### EXERCISE OBJECTIVE
Return every record exactly. Omit nothing.

* * * * * * * * *

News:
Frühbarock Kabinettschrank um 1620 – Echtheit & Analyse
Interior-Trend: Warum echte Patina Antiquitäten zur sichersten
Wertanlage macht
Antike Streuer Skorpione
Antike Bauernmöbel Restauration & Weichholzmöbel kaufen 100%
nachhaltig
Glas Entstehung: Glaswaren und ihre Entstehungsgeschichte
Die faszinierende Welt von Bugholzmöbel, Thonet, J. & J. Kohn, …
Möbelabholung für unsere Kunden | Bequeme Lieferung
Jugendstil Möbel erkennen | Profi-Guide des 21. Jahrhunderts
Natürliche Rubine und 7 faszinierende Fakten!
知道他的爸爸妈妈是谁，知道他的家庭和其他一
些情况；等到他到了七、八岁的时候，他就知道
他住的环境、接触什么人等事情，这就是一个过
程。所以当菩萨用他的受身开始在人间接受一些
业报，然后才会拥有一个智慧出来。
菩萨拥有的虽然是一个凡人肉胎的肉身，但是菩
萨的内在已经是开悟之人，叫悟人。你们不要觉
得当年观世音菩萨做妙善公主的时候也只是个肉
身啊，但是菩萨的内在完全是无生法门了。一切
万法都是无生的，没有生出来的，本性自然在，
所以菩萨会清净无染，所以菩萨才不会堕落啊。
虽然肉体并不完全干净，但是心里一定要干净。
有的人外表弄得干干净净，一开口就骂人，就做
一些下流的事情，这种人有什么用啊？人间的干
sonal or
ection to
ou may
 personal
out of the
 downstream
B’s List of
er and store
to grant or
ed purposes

* * * * * * * * *

### WRITTEN RESPONSE
News:
Frühbarock Kabinettschrank um 1620 – Echtheit & Analyse
Interior-Trend: Warum echte Patina Antiquitäten zur sichersten
Wertanlage macht
Antike Streuer Skorpione
Antike Bauernmöbel Restauration & Weichholzmöbel kaufen 100%
nachhaltig
Glas Entstehung: Glaswaren und ihre Entstehungsgeschichte
Die faszinierende Welt von Bugholzmöbel, Thonet, J. & J. Kohn, …
Möbelabholung für unsere Kunden | Bequeme Lieferung
Jugendstil Möbel erkennen | Profi-Guide des 21. Jahrhunderts
Natürliche Rubine und 7 faszinierende Fakten!
知道他的爸爸妈妈是谁，知道他的家庭和其他一
些情况；等到他到了七、八岁的时候，他就知道
他住的环境、接触什么人等事情，这就是一个过
程。所以当菩萨用他的受身开始在人间接受一些
业报，然后才会拥有一个智慧出来。
菩萨拥有的虽然是一个凡人肉胎的肉身，但是菩
萨的内在已经是开悟之人，叫悟人。你们不要觉
得当年观世音菩萨做妙善公主的时候也只是个肉
身啊，但是菩萨的内在完全是无生法门了。一切
万法都是无生的，没有生出来的，本性自然在，
所以菩萨会清净无染，所以菩萨才不会堕落啊。
虽然肉体并不完全干净，但是心里一定要干净。
有的人外表弄得干干净净，一开口就骂人，就做
一些下流的事情，这种人有什么用啊？人间的干
sonal or
ection to
ou may
 personal
out of the
 downstream
B’s List of
er and store
to grant or
ed purposes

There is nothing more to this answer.